ÉTAT DU NIL BLANC, Soudan – Au cœur de l’État du Nil Blanc, au Soudan, la maternité de Kosti fait figure de phare dans la nuit. Cet établissement essentiel, qui est un point de référence et bénéficie du soutien de l’UNFPA (l’agence des Nations Unies chargée de la santé sexuelle et reproductive), est une bouée de sauvetage non seulement pour la communauté locale mais aussi pour 250 000 personnes déplacées dans tout l’État – il encadre 15 accouchements en moyenne chaque jour, et des milliers chaque année.
De grands changements dans les soins
Fatma Aldoma, sage-femme et pilier de la maternité de Kosti depuis 1974, a été témoin des fluctuations de la vie et des changements dans les soins depuis 50 ans.
« Aujourd’hui, les accouchements naturels sont moins nombreux que les césariennes », observe-t-elle, soulignant une évolution des pratiques obstétricales.
Récemment, elle a constaté un raz-de-marée de patientes affectées par l’insécurité qui règne dans le pays. Une grande partie des personnes qui la consultent ont été déplacées par la guerre, et Mme Aldoma a aussi vu des patientes subir les conséquences économiques du conflit.
« Certaines femmes viennent sans argent. Nous payons de notre poche pour les aider à couvrir les coûts de l’accouchement », révèle Mme Aldoma. Elle aimerait que l’hôpital bénéficie d’un meilleur financement pour se procurer les produits et ressources nécessaires à assurer l’accès des femmes aux tests et aux traitements.
Les soins prodigués par Mme Aldoma font toute la différence.
« Je suis contente des services proposés ici et des soins que prodiguent les sages-femmes », déclare Faj, 25 ans, qui est originaire de Tawila et a cinq enfants.
Elle a accouché de tous ses enfants à la maternité de Kosti, qui a très professionnellement encadré chacune des naissances, dont une qui a présenté de graves complications. « Mon principal problème a été une hémorragie, mais grâce aux soins médicaux de l’hôpital, j’ai pu être aidée. »
Des systèmes de santé sous pression et des besoins urgents
Alors que la guerre au Soudan, qui dure désormais depuis trois ans, se poursuit, les difficultés du système de santé sont immenses.

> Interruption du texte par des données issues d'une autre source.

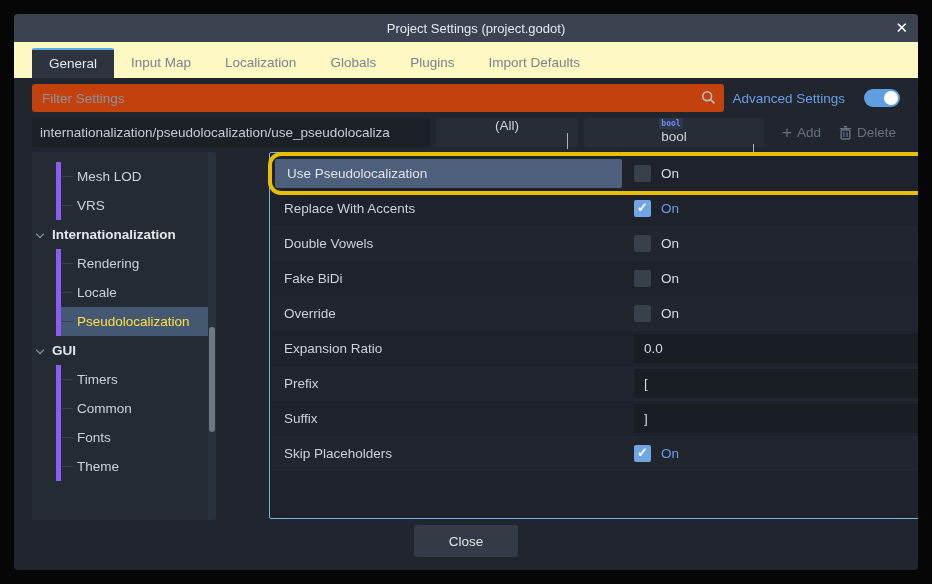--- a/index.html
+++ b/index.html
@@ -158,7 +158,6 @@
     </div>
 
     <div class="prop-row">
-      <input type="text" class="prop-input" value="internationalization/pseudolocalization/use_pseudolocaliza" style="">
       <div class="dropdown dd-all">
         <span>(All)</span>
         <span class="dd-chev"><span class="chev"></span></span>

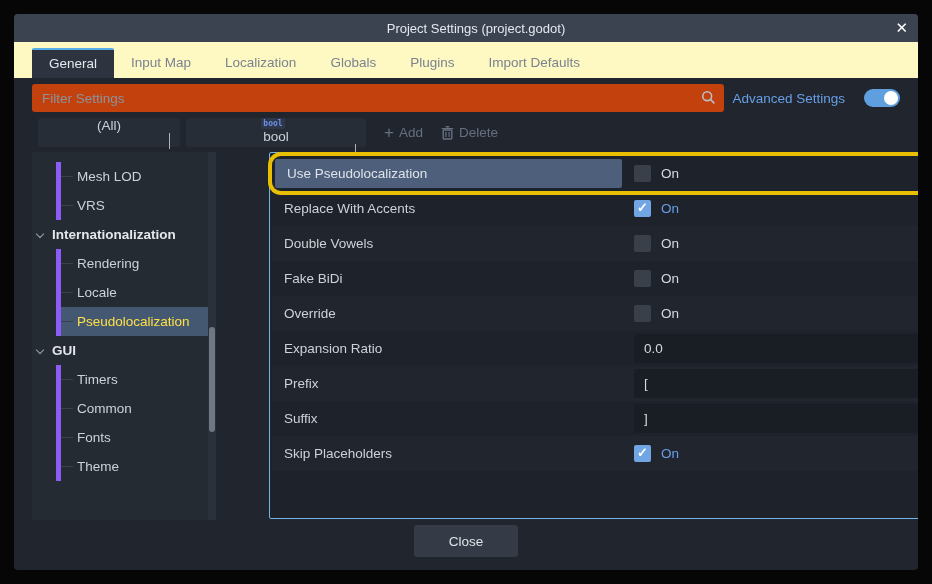--- a/index.html
+++ b/index.html
@@ -75,7 +75,7 @@
   .titem .tree-chev { position:absolute; left:5px; top:11px; width:6px; height:6px;
                       border-right:1.5px solid #9aa3af; border-bottom:1.5px solid #9aa3af;
                       transform:rotate(45deg); }
-  .children { margin-left:24px; border-left:5px solid #8b5cf6; }
+  .children { margin-left:24px; border-left:1px solid #8b5cf6; }
   .children .titem { padding-left:16px; }
   .children .titem::before { content:""; position:absolute; left:0; top:14px;
                              width:12px; height:1px; background:#3a414d; }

Demande accrue des services avec l’afflux de familles fuyant le conflit, fréquentes coupures d’électricité en particulier lors d’interventions chirurgicales critiques comme les césariennes, importantes pénuries d’équipement et de fournitures médicales – tout cela menace le tissu déjà très fragilisé des soins.
L’UNFPA est intervenue pour fournir à l’hôpital du matériel essentiel, notamment un appareil d’anesthésie, des couveuses, des concentrateurs d’oxygène, des BAVU et un échographe. Tout cet équipement a permis de renforcer les capacités de l’établissement à proposer des services vitaux de santé maternelle et néonatale, notamment en réduisant les délais pour les opérations d’urgence et en sauvant la vie des bébés prématurés.
L’installation par l’UNFPA d’un système d’énergie solaire a aussi permis d’offrir une source alternative d’électricité extrêmement bienvenue, qui aide les services essentiels à rester opérationnels.
L’hôpital dépend pourtant toujours de générateurs pour fournir l’énergie manquante, ce qui montre bien la nécessité urgente d’investir dans des ressources et des infrastructures plus solides.
Les conséquences de la guerre au Soudan sont terribles. On estime que des dizaines de milliers de personnes sont mortes et que des centaines de milliers sont confrontées à la famine. Près de 7,5 millions de personnes ayant été contraintes à fuir leur foyer depuis avril 2023 restent déplacées à ce jour.
Les infrastructures du pays, dont son système de santé, ont été anéanties. La crise est encore aggravée par l’insuffisance des financements humanitaires. 2025 ne compte plus que deux mois désormais, et au mois d’août dernier, l’appel 2025 de l’UNFPA, à hauteur de 145,7 millions de dollars, n’était toujours financé qu’à 33 %.
Entre janvier et août 2025, l’UNFPA et ses partenaires ont pu aider plus de 586 000 personnes au Soudan en leur fournissant des services essentiels tels que des soins obstétricaux et maternels d’urgence. L’ampleur des besoins surpasse cependant de beaucoup la quantité de ressources disponibles.